Prior to settling on an overarching theme – “amigxs” is the gender-inclusive, plural form of the Spanish word for “friend” – Godoy had read what became a subtextual anchor for the project: Michel Foucault’s interview-turned-essay, Friendship as a Way of Life. “I was researching and playing music in my studio at the time, and the song Girl by Destiny’s Child came on,” he recalls. “[Like the Friendship essay], that song is all about friendship and togetherness and solidarity. All of a sudden I knew I needed to make a project about friendship, and the importance of constructing relationships beyond the nuclear, biological family.”

Friendship as a Way of Life first appeared in 1978, in a poppy outlet called Le Gai Pied. Foucault was apparently an unlikely member of its readership: “You’re in your fifties,” the interviewer starts by saying, counterweighting this with the 25-to-35 age range among their staff and target reader.
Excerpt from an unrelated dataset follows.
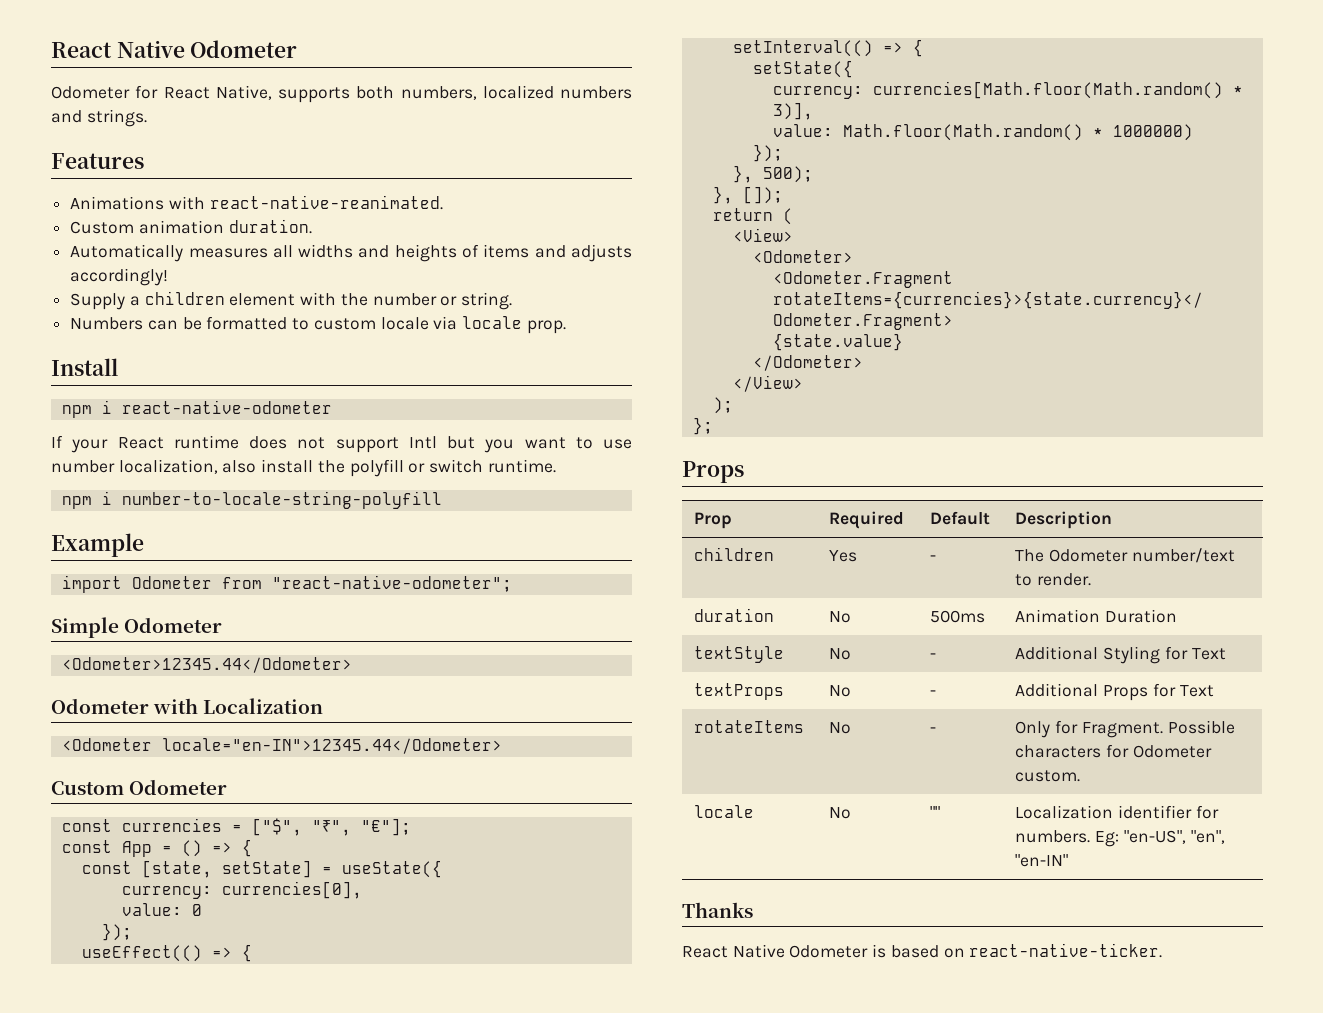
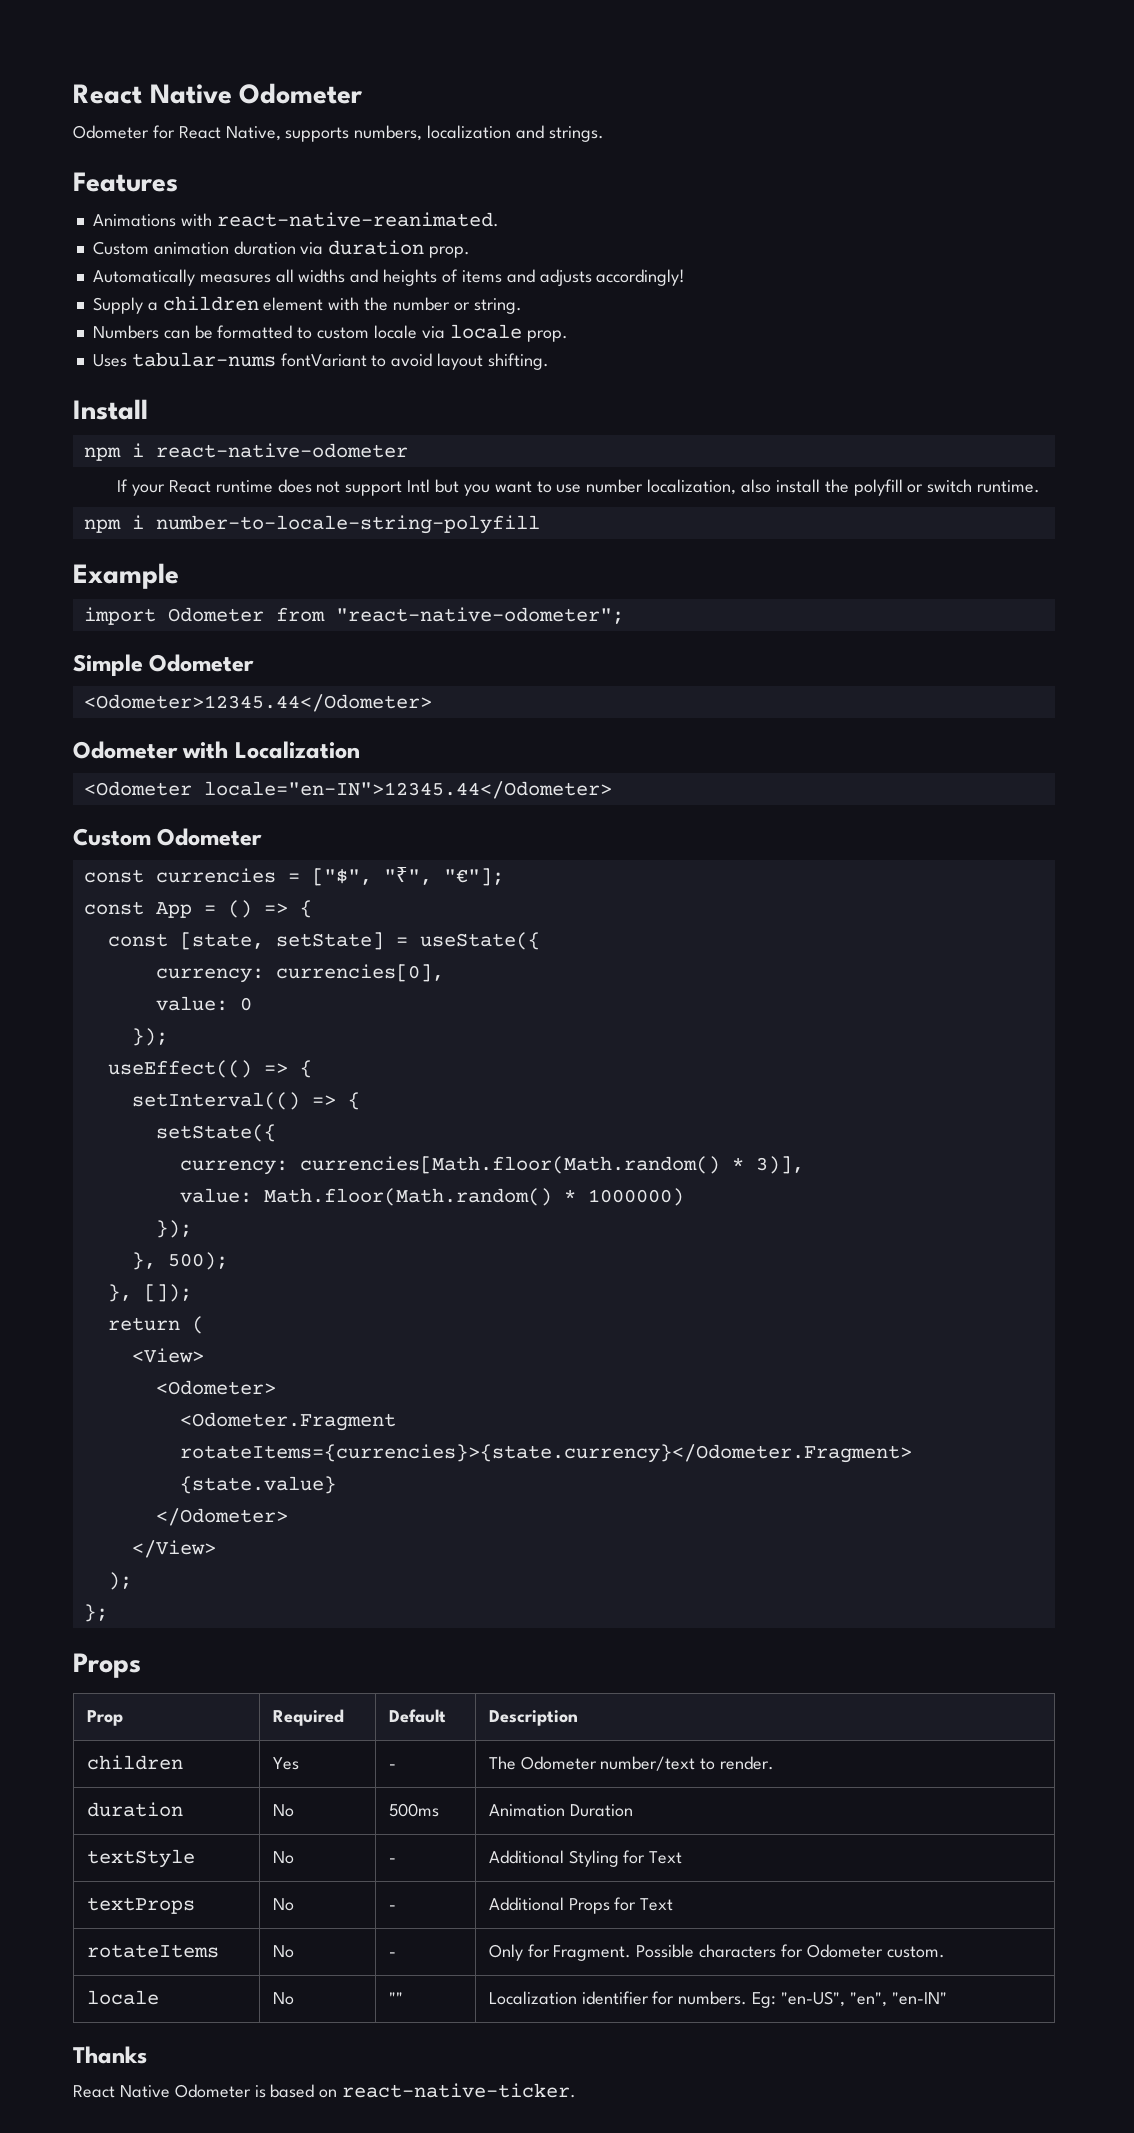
[356,85,632,100] both numbers, localized numbers -> [354,125,512,141] numbers, localization
[228,219,312,234] duration. -> [233,240,471,258] duration via duration prop.
(566, 327) none -> [92,352,549,370] // Uses tabular-nums fontVariant to avoid layout shifting.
Nonetheless, the conversation yielded some prescient soundbites on the incipient march toward queer liberation: “The problem is not to discover in oneself the truth of one’s sex,” Foucault says, “but rather to use one’s sexuality henceforth to arrive at a multiplicity of relationships.”

Incidentally (or not), AMIGXS is reminiscent of Le Gai Pied, which became France’s first mass-market gay publication, circulating a heterodox visual culture of queer erotic expression. Part of Godoy’s mission is to resurrect the archive of subversive print media circa post-1950s, which he collects and studies as documents of a latent but collective homosexual identity. “I collect these materials because they’re so rich in what they show and tell of those periods,” he says. “How, even in light of the harrowing conservatism of the early 20th century, there were artists making this kind of material and creating a network of images, [whereby queer] people subscribed and identified themselves.”

Born in Bogotá and based in New York, Godoy plumbs the hidden histories of human physical desire, undermining entrenched social codes both past and present. Prior to launching AMIGXS, Godoy – along with ten hired counterparts and a live audience – gathered at New York’s Judson Memorial Church. There, he and his dancer cohort attempted to reprise an 18th-century work-on-paper from the Ottoman Empire, wherein ten male figures “engag[e] in sodomy, essentially.”

Godoy hopes to eventually mount a full-scale production in this vein, combining history-affirming excavation with life-affirming live reproduction. Of course, those plans are blocked by certain barriers, like limited institutional funding for dance and performance anxiety. Recalling the would-be climax of his test run at Judson Memorial, Godoy admits, “There wasn’t full-on penetration. For about five minutes in the dark, it was more like ten people in a circle, just trying to get hard.” It’s a tale as old as time.

AMIGXS is at OCDChinatown until 19 July, 2021.